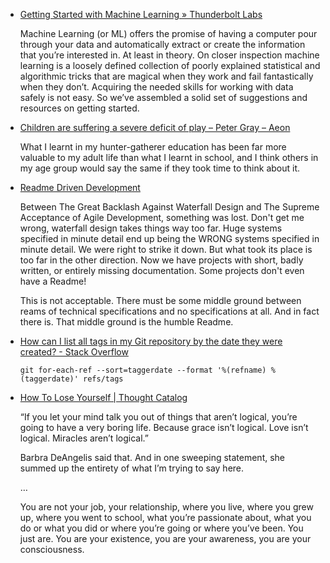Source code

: #+BEGIN_COMMENT
.. description:
.. tags: bookmarks
.. title: Bookmarks [2013-12-24]
.. link:
.. date: 2013-12-24 11:15:00
.. type: text
.. slug: bookmarks-2013-12-24
.. category: bookmarks
#+END_COMMENT


- [[http://thunderboltlabs.com/blog/2013/11/09/getting-started-with-machine-learning/][Getting Started with Machine Learning » Thunderbolt Labs]]
  
  Machine Learning (or ML) offers the promise of having a computer
  pour through your data and automatically extract or create the
  information that you’re interested in. At least in theory. On closer
  inspection machine learning is a loosely defined collection of
  poorly explained statistical and algorithmic tricks that are magical
  when they work and fail fantastically when they don’t. Acquiring the
  needed skills for working with data safely is not easy. So we’ve
  assembled a solid set of suggestions and resources on getting
  started.

- [[http://aeon.co/magazine/being-human/children-today-are-suffering-a-severe-deficit-of-play/][Children are suffering a severe deficit of play – Peter Gray – Aeon]]
  
  What I learnt in my hunter-gatherer education has been far more
  valuable to my adult life than what I learnt in school, and I think
  others in my age group would say the same if they took time to think
  about it.

- [[http://tom.preston-werner.com/2010/08/23/readme-driven-development.html][Readme Driven Development]]
  
  Between The Great Backlash Against Waterfall Design and The Supreme
  Acceptance of Agile Development, something was lost. Don't get me
  wrong, waterfall design takes things way too far. Huge systems
  specified in minute detail end up being the WRONG systems specified
  in minute detail. We were right to strike it down. But what took its
  place is too far in the other direction. Now we have projects with
  short, badly written, or entirely missing documentation. Some
  projects don't even have a Readme!

  This is not acceptable. There must be some middle ground between
  reams of technical specifications and no specifications at all. And
  in fact there is. That middle ground is the humble Readme.

- [[http://stackoverflow.com/questions/6269927/how-can-i-list-all-tags-in-my-git-repository-by-the-date-they-were-created][How can I list all tags in my Git repository by the date they were created? - Stack Overflow]]
  
  ~git for-each-ref --sort=taggerdate --format '%(refname) %(taggerdate)' refs/tags~

- [[http://thoughtcatalog.com/brianna-wiest/2013/12/how-to-lose-yourself/][How To Lose Yourself | Thought Catalog]]
  
  “If you let your mind talk you out of things that aren’t logical,
  you’re going to have a very boring life. Because grace isn’t
  logical. Love isn’t logical. Miracles aren’t logical.”

  Barbra DeAngelis said that. And in one sweeping statement, she
  summed up the entirety of what I’m trying to say here.

  ...

  You are not your job, your relationship, where you live, where you
  grew up, where you went to school, what you’re passionate about,
  what you do or what you did or where you’re going or where you’ve
  been. You just are. You are your existence, you are your awareness,
  you are your consciousness.
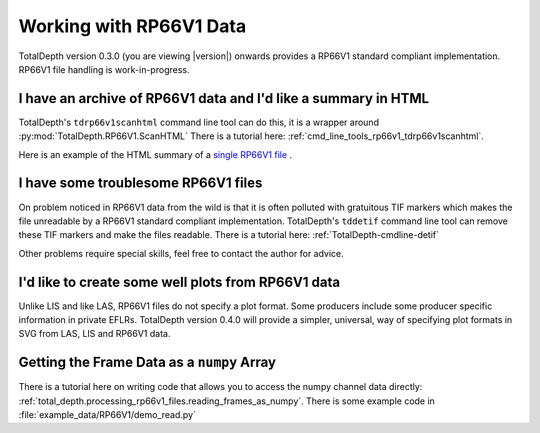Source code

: .. moduleauthor:: Paul Ross <apaulross@gmail.com>
.. sectionauthor:: Paul Ross <apaulross@gmail.com>

.. Working with RP66V1 archives


Working with RP66V1 Data
=======================================

TotalDepth version 0.3.0 (you are viewing |version|) onwards provides a RP66V1 standard compliant implementation.
RP66V1 file handling is work-in-progress.


I have an archive of RP66V1 data and I'd like a summary in HTML
---------------------------------------------------------------------


TotalDepth's ``tdrp66v1scanhtml`` command line tool can do this, it is a wrapper around :py:mod:`TotalDepth.RP66V1.ScanHTML`
There is a tutorial here: :ref:`cmd_line_tools_rp66v1_tdrp66v1scanhtml`.

Here is an example of the HTML summary of a `single RP66V1 file <../_static/RP66V1/example.html>`_ .


I have some troublesome RP66V1 files
---------------------------------------------------------------------

On problem noticed in RP66V1 data from the wild is that it is often polluted with gratuitous TIF markers which makes the file unreadable by a RP66V1 standard compliant implementation.
TotalDepth's ``tddetif`` command line tool can remove these TIF markers and make the files readable.
There is a tutorial here: :ref:`TotalDepth-cmdline-detif` 

Other problems require special skills, feel free to contact the author for advice.

I'd like to create some well plots from RP66V1 data
---------------------------------------------------------------------

Unlike LIS and like LAS, RP66V1 files do not specify a plot format.
Some producers include some producer specific information in private EFLRs.
TotalDepth version 0.4.0 will provide a simpler, universal, way of specifying plot formats in SVG from LAS, LIS and RP66V1 data.

Getting the Frame Data as a ``numpy`` Array
------------------------------------------------

There is a tutorial here on writing code that allows you to access the numpy channel data directly: :ref:`total_depth.processing_rp66v1_files.reading_frames_as_numpy`.
There is some example code in :file:`example_data/RP66V1/demo_read.py`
—————
Could you write out, exactly as they stand, only the lines above that begin at the line with "pour through your" and stop after the line with "in fact there"?

▸ Result of the exercise
  pour through your data and automatically extract or create the
  information that you’re interested in. At least in theory. On closer
  inspection machine learning is a loosely defined collection of
  poorly explained statistical and algorithmic tricks that are magical
  when they work and fail fantastically when they don’t. Acquiring the
  needed skills for working with data safely is not easy. So we’ve
  assembled a solid set of suggestions and resources on getting
  started.

- [[http://aeon.co/magazine/being-human/children-today-are-suffering-a-severe-deficit-of-play/][Children are suffering a severe deficit of play – Peter Gray – Aeon]]
  
  What I learnt in my hunter-gatherer education has been far more
  valuable to my adult life than what I learnt in school, and I think
  others in my age group would say the same if they took time to think
  about it.

- [[http://tom.preston-werner.com/2010/08/23/readme-driven-development.html][Readme Driven Development]]
  
  Between The Great Backlash Against Waterfall Design and The Supreme
  Acceptance of Agile Development, something was lost. Don't get me
  wrong, waterfall design takes things way too far. Huge systems
  specified in minute detail end up being the WRONG systems specified
  in minute detail. We were right to strike it down. But what took its
  place is too far in the other direction. Now we have projects with
  short, badly written, or entirely missing documentation. Some
  projects don't even have a Readme!

  This is not acceptable. There must be some middle ground between
  reams of technical specifications and no specifications at all. And
  in fact there is. That middle ground is the humble Readme.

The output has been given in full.